Ketentuan Tugas:
**1.** Jawablah pertanyaan berikut berdasarkan teks tentang syirkah.
(a) Secara garis besar, ada berapa rukun syirkah?
(b) Menurut ulama Malikiyah, jenis syirkah apa saja yang sah?
(c) Dalam syirkah 'inan, modal disyaratkan harus berupa apa?
**2.** Salin dengan tepat bagian teks tentang syirkah mulai dari "2. Rukun dan" sampai dengan "syarik (mitra usaha).", termasuk kedua bagian itu.

Sumber:
Dengan demikian dapat disimpulkan bahwa hukum melakukan syirkah dengan orang Yahudi, Nashrani atau orang non- muslim yang lain adalah mubah. Hanya saja, orang muslim tidak boleh melakukan syirkah dengan orang non- muslim untuk menjual menjual barang- barang yang haram, seperti minuman keras, babi, dan benda haram lainnya. Karena bagaimanapun juga, Islam tidak membenarkan jual beli barang- barang yang haram, baik secara individu maupun secara syirkah.

2. Rukun dan Syarat Syirkah
Adapun rukun syirkah secara garis besar ada tiga, yaitu:
a. Dua belah pihak yang berakad (‘aqidani). Syarat orang yang melakukan akad adalah harus memiliki kecakapan (ahliyah) melakukan tasharruf (pengelolaan harta). Sebab hak pengelolaan harta bagi orang yang tidak memiliki kecakapan berada di bawah walinya.
b. Obyek akad yang disebut juga ma’qud ‘alaihi yang mencakup pekerjaan atau modal. Adapun syarat pekerjaan atau benda yang dikelola dalam syirkah harus halal dan diperbolehkan dalam agama dan pengelolaannya dapat diwakilkan. Dengan demikian, keuntungan syirkah menjadi hak bersama di antara para syarik (mitra usaha).
c. Akad atau yang disebut juga dengan istilah shighat. Adapun syarat sah akad harus berupa tasharruf, yaitu adanya aktivitas pengelolaan.

3. Macam- macam Syirkah
Menurut para ulama, syirkah dibagi menjadi beberapa macam, yaitu syirkah `inan, syirkah 'abdan, syirkah wujuh, dan syirkah mufawadhah. Sekalipun demikian, ada beberapa perbedaan pendapat di kalangan ulama mengenai keabsahan jenis syirkah tersebut. Menurut ulama Malikiyah misalnya, yang sah hanya syirkah 'inan dan syirkah `abdan. Sementara menurut ulama Syifi'iyah maupun Zhahiriyah, yang sah hanya syirkah 'inan. Berikut ini akan dijelaskan masing- masing jenis syirkah yang dimaksud:
a. Syirkah 'Inan
Syirkah 'inan adalah syirkah antara dua pihak atau lebih yang masing- masing memberi konstribusi kerja (amal) dan modal (mal). Syirkah ini hukumnya boleh berdasarkan dalil sunnah dan ijma' sahabat. Contoh syirkah 'inan: A dan B sarjana teknik komputer. A dan B sepakat menjalankan bisnis perakitan komputer dengan membuka pusat service dan penjualan komponen komputer. Masing- ¬masing memberikan konstribusi modal sebesar Rp. 10 juta dan keduanya sama- ¬sama bekerja dalam syirkah tersebut. Dalam syirkah jenis ini, modalnya disyaratkan harus berupa uang. Sementara barang seperti rumah atau mobil yang menjadi fasilitas tidak boleh dijadikan modal, kecuali jika barang tersebut dihitung nilainya pada saat akad. Keuntungan didasarkan pada kesepakatan dan kerugian ditanggung oleh masing- masing syarik (mitra usaha) berdasarkan porsi modal. Jika masing- masing modalnya 50%, maka masing- masing menanggung kerugian sebesar 50%.

Entri yang Ditampilkan:
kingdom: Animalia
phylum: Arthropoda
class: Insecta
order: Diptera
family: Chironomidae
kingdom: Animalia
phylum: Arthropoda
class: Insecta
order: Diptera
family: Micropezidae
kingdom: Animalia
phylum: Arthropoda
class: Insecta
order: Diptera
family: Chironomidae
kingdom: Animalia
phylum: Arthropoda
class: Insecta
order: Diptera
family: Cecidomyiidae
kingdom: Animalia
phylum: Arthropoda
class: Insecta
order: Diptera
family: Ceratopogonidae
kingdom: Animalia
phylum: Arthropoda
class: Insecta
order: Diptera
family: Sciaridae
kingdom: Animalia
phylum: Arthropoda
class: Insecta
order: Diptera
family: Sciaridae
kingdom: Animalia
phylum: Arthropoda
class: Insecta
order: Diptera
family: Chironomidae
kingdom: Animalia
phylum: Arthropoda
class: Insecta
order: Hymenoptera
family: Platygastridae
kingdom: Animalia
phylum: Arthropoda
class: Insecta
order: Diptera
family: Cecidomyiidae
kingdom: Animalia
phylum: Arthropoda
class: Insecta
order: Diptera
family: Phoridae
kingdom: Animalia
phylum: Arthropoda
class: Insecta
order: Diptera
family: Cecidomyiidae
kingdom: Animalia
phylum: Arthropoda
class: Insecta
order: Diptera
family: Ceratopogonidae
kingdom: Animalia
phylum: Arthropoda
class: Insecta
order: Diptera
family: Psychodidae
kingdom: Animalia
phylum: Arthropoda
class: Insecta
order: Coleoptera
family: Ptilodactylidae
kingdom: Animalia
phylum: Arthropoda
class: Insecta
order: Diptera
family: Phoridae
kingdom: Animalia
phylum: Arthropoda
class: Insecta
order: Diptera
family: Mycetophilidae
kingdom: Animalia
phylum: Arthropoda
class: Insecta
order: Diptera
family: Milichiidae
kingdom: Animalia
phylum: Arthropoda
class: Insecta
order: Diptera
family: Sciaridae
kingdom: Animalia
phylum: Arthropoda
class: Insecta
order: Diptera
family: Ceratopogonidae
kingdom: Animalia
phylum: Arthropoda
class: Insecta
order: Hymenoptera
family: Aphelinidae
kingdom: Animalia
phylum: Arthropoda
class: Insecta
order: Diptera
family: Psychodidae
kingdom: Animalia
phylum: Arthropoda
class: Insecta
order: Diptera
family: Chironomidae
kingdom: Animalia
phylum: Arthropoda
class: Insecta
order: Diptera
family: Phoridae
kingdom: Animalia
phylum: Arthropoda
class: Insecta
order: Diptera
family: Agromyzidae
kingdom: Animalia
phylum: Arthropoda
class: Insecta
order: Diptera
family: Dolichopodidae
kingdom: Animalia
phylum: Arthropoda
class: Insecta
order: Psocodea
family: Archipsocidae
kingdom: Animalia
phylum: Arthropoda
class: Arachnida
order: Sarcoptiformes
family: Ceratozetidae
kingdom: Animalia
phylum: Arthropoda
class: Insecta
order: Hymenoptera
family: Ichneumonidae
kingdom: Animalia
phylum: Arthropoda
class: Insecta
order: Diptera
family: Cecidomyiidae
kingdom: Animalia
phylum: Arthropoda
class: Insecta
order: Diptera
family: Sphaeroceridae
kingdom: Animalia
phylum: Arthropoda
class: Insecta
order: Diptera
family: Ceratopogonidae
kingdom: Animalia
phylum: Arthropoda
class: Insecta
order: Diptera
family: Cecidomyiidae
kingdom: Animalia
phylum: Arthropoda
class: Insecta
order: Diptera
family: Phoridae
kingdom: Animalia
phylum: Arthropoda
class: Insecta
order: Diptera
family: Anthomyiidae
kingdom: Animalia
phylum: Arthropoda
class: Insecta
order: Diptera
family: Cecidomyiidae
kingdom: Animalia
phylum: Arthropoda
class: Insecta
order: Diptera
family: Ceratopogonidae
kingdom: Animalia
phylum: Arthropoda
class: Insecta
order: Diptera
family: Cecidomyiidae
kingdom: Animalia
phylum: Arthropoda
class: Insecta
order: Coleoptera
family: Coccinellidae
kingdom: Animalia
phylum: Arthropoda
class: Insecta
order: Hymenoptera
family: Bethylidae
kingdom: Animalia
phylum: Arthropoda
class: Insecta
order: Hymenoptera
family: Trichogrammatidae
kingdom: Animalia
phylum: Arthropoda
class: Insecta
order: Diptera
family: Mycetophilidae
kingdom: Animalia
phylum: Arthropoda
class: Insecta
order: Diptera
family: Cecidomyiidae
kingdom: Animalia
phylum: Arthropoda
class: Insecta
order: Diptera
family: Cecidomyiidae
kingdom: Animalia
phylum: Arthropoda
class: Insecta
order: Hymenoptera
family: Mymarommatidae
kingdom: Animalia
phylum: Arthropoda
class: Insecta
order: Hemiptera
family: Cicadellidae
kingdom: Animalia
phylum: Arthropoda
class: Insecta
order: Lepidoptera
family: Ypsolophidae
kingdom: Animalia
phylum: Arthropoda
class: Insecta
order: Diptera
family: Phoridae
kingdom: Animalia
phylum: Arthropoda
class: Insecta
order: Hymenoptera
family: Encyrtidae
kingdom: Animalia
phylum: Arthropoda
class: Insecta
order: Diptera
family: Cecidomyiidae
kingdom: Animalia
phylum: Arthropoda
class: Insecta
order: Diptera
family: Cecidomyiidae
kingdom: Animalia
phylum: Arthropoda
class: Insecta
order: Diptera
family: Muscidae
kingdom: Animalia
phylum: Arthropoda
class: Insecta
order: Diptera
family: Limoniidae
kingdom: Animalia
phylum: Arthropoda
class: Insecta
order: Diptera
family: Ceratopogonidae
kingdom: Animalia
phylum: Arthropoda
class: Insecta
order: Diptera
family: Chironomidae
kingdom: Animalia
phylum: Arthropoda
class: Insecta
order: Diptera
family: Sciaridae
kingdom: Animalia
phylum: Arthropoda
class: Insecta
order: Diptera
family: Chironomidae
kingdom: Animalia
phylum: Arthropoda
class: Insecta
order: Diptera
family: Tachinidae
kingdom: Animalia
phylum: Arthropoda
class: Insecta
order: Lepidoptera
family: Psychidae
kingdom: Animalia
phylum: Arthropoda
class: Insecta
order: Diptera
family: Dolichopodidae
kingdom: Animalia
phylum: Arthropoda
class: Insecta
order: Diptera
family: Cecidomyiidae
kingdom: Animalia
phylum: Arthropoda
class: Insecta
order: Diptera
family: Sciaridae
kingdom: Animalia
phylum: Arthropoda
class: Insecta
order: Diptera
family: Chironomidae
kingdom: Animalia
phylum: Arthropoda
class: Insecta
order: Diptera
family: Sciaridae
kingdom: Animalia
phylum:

Jawaban di Bawah:
**1.**
(a) Tiga.
(b) Syirkah 'inan dan syirkah 'abdan.
(c) Uang.

**2.**
2. Rukun dan Syarat Syirkah
Adapun rukun syirkah secara garis besar ada tiga, yaitu:
a. Dua belah pihak yang berakad (‘aqidani). Syarat orang yang melakukan akad adalah harus memiliki kecakapan (ahliyah) melakukan tasharruf (pengelolaan harta). Sebab hak pengelolaan harta bagi orang yang tidak memiliki kecakapan berada di bawah walinya.
b. Obyek akad yang disebut juga ma’qud ‘alaihi yang mencakup pekerjaan atau modal. Adapun syarat pekerjaan atau benda yang dikelola dalam syirkah harus halal dan diperbolehkan dalam agama dan pengelolaannya dapat diwakilkan. Dengan demikian, keuntungan syirkah menjadi hak bersama di antara para syarik (mitra usaha).